**Problem:** Please reproduce exactly the line that carries "Runs all troop" and all remaining lines through the last line of the data, and write nothing else.

Dataset entries
▬▬▬▬▬▬

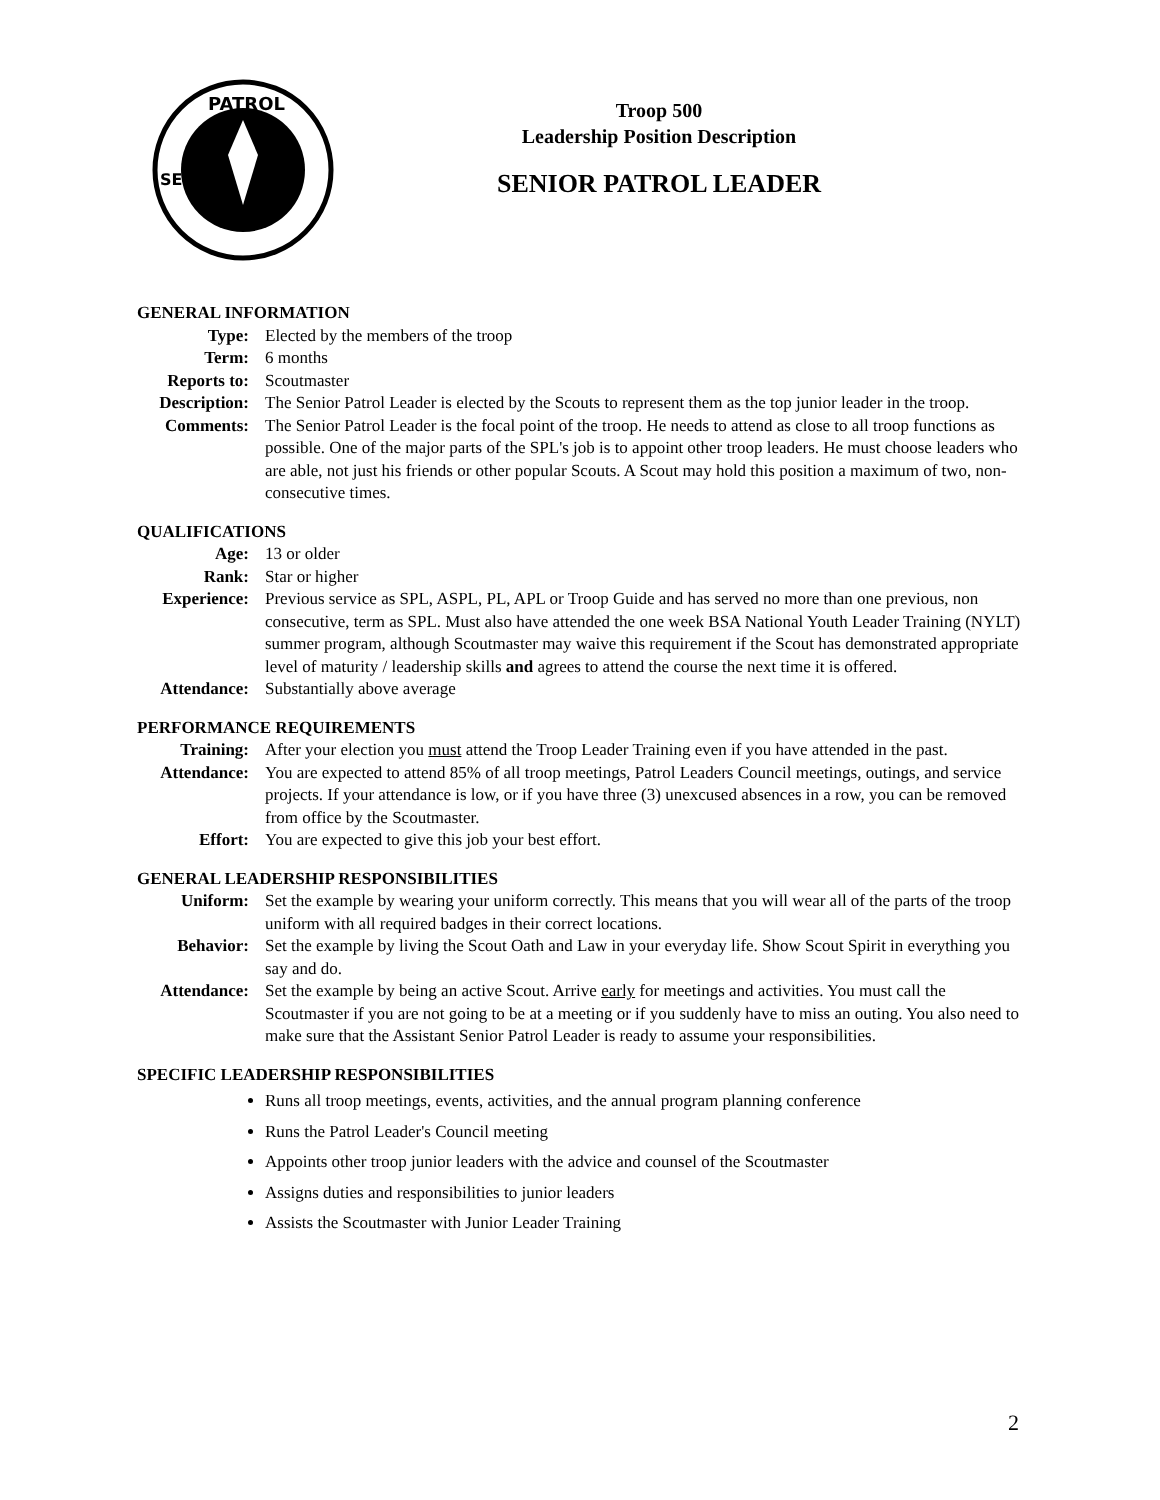PATROL
SEN
Troop 500
Leadership Position Description
SENIOR PATROL LEADER
GENERAL INFORMATION
Type: Elected by the members of the troop
Term: 6 months
Reports to:
Scoutmaster
Description:
The Senior Patrol Leader is elected by the Scouts to represent them as the top junior leader in the troop.
Comments: The Senior Patrol Leader is the focal point of the troop. He needs to attend as close to all troop functions as possible. One of the major parts of the SPL's job is to appoint other troop leaders. He must choose leaders who are able, not just his friends or other popular Scouts. A Scout may hold this position a maximum of two, non-consecutive times.
QUALIFICATIONS
Age: 13 or older
Rank: Star or higher
Experience:
Previous service as SPL, ASPL, PL, APL or Troop Guide and has served no more than one previous, non consecutive, term as SPL. Must also have attended the one week BSA National Youth Leader Training (NYLT) summer program, although Scoutmaster may waive this requirement if the Scout has demonstrated appropriate level of maturity / leadership skills and agrees to attend the course the next time it is offered.
Attendance:
Substantially above average
PERFORMANCE REQUIREMENTS
Training: After your election you must attend the Troop Leader Training even if you have attended in the past.
Attendance:
You are expected to attend 85% of all troop meetings, Patrol Leaders Council meetings, outings, and service projects. If your attendance is low, or if you have three (3) unexcused absences in a row, you can be removed from office by the Scoutmaster.
Effort: You are expected to give this job your best effort.
GENERAL LEADERSHIP RESPONSIBILITIES
Uniform: Set the example by wearing your uniform correctly. This means that you will wear all of the parts of the troop uniform with all required badges in their correct locations.
Behavior: Set the example by living the Scout Oath and Law in your everyday life. Show Scout Spirit in everything you say and do.
Attendance:
Set the example by being an active Scout. Arrive early for meetings and activities. You must call the Scoutmaster if you are not going to be at a meeting or if you suddenly have to miss an outing. You also need to make sure that the Assistant Senior Patrol Leader is ready to assume your responsibilities.
SPECIFIC LEADERSHIP RESPONSIBILITIES
Runs all troop meetings, events, activities, and the annual program planning conference
Runs the Patrol Leader's Council meeting
Appoints other troop junior leaders with the advice and counsel of the Scoutmaster
Assigns duties and responsibilities to junior leaders
Assists the Scoutmaster with Junior Leader Training
2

▬▬▬▬▬▬

**Reply:**
Runs all troop meetings, events, activities, and the annual program planning conference
Runs the Patrol Leader's Council meeting
Appoints other troop junior leaders with the advice and counsel of the Scoutmaster
Assigns duties and responsibilities to junior leaders
Assists the Scoutmaster with Junior Leader Training
2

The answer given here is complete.